Whistleblowers should continue to expect the government’s pursuit of some enforcement actions to be tempered by limited resources as both the IRS and CFTC have recently acknowledged insufficient funding is causing tough choices within their agencies
The USA Today reported today that the IRS audit rates for large U.S. corporations fell to their lowest level in at least a decade. Corporations were considered large if they had at least $10 million in assets. The IRS Commissioner told USA Today that it is the lowest level of staffing for the tax regulator in twenty years. As a result, audit-related revenue fell to its lowest level in more than a decade. This collection decline is expected to continue as staffing of enforcement personnel remains low.
Earlier this month, the CFTC Chair Timothy Massad told a House budget hearing that the commodities regulator needed more money in order to be able to monitor high speed and algorithmic trading.

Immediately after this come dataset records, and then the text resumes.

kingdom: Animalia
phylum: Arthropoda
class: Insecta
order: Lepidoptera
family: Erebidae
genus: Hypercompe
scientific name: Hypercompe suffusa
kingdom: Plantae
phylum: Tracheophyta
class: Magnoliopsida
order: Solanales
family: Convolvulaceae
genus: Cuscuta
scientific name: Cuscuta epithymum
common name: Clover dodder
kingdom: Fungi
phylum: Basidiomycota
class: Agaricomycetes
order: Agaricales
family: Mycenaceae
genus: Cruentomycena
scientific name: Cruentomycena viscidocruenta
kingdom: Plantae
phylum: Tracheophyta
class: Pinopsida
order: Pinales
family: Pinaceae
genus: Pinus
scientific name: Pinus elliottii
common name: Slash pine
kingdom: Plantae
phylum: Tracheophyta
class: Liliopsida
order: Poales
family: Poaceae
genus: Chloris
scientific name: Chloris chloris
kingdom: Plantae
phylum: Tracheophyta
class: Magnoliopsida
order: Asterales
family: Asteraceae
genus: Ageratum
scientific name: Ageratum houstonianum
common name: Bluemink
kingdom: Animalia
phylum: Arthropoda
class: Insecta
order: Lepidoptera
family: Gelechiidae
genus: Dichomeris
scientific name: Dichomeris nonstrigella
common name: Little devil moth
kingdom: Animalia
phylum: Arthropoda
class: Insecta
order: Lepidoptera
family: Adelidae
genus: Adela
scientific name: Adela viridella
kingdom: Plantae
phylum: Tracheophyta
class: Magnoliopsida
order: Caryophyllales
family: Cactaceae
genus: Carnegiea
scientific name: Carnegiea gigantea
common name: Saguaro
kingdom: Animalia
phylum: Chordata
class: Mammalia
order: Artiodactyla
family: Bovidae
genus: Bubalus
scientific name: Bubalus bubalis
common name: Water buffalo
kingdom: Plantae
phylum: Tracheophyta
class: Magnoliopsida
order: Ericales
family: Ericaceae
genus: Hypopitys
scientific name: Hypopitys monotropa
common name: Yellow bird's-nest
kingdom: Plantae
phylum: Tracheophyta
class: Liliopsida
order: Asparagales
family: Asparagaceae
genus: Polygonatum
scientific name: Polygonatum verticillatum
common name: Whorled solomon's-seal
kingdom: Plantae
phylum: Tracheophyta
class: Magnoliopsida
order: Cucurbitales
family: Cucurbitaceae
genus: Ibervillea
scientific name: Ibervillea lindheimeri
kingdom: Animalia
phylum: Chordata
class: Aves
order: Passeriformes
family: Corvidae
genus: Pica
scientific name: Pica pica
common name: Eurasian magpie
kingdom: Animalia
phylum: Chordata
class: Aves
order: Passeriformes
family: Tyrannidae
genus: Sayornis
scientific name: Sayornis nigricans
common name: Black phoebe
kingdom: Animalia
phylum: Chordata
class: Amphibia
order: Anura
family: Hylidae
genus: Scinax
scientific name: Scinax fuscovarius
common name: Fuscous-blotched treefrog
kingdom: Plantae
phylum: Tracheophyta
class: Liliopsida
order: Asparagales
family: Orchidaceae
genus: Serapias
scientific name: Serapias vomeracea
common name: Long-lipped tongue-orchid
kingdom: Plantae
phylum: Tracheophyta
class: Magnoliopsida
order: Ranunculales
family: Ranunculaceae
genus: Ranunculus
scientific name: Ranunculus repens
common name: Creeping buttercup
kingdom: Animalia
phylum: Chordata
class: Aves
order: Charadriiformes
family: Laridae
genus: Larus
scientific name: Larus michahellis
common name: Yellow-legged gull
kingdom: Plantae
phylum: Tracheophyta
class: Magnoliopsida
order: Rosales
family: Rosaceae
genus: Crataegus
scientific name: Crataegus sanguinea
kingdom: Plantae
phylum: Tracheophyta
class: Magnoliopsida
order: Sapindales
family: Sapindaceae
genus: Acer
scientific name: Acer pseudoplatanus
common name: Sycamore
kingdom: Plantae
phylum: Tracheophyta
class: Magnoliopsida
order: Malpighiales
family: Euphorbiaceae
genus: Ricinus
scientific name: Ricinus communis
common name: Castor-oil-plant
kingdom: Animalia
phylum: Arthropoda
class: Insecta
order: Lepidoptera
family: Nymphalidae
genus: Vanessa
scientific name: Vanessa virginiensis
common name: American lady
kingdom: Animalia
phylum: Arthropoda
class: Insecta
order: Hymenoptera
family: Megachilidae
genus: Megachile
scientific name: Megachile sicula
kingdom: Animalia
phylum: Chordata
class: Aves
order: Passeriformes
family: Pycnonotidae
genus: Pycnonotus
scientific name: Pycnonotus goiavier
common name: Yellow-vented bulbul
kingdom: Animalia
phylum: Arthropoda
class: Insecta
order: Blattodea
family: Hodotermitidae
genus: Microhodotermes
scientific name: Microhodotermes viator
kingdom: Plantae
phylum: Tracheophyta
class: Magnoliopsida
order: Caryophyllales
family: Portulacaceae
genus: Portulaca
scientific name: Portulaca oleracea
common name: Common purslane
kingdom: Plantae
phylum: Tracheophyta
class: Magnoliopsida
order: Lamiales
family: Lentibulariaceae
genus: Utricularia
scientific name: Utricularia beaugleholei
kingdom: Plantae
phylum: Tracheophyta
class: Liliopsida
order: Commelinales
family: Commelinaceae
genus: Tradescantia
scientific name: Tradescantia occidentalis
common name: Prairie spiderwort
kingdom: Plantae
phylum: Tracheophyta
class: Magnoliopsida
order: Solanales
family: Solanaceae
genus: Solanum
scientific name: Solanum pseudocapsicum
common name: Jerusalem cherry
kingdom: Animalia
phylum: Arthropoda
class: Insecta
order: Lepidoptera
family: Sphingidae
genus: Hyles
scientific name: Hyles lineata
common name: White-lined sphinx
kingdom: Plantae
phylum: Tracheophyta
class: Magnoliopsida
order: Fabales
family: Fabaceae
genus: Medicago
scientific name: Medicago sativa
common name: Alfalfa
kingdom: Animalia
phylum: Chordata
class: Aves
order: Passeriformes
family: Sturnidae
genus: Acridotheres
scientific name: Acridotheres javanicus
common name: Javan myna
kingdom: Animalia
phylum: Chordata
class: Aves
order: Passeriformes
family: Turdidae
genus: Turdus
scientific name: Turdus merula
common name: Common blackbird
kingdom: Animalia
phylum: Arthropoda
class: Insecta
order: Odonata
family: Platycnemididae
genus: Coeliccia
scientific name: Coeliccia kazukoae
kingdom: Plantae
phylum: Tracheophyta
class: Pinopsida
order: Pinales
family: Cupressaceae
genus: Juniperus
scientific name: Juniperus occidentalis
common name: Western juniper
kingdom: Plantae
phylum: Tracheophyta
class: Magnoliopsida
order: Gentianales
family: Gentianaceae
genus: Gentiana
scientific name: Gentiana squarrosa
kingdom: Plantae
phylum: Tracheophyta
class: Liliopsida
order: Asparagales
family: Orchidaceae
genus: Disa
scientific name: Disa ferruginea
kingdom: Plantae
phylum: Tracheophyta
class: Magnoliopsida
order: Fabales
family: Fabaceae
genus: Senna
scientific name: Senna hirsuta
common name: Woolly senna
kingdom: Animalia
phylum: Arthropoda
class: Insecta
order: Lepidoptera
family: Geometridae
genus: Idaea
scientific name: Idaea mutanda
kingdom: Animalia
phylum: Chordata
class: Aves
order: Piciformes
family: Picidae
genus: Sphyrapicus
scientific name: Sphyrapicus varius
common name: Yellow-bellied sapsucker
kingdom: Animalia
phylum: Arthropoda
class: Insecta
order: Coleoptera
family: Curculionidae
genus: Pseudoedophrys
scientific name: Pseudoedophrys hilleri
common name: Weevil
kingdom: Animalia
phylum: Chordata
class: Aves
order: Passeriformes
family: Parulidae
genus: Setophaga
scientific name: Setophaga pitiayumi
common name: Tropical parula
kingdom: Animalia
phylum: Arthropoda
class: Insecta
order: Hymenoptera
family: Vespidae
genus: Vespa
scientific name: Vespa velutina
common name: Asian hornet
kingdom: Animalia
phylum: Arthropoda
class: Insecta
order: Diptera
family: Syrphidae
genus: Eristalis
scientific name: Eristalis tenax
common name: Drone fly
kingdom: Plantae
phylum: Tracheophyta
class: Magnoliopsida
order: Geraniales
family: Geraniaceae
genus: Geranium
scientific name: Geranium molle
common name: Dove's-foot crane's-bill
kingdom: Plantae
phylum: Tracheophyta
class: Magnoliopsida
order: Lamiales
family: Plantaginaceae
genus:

Much of the proposed budget increase would be used on market surveillance and data collection, since the agency needs to build sophisticated analytical tools to keep up with electronic traders. Massad also said the CFTC’s budget doesn’t allow it to pursue every worth enforcement action, identifying cases of spoofing and precious-metals scams as some that may miss the cutoff because of insufficient funding.
These reports identifying inadequate funding have become an annual process as government agencies fight Congress to justify their proposed budget increases. The SEC and CFTC funding was part of a deal in the last budget battle related to the repeal of the swaps push out rule. Nevertheless, Congress continues to withhold funding from the IRS, which has been cut more than a billion dollars over the last five years.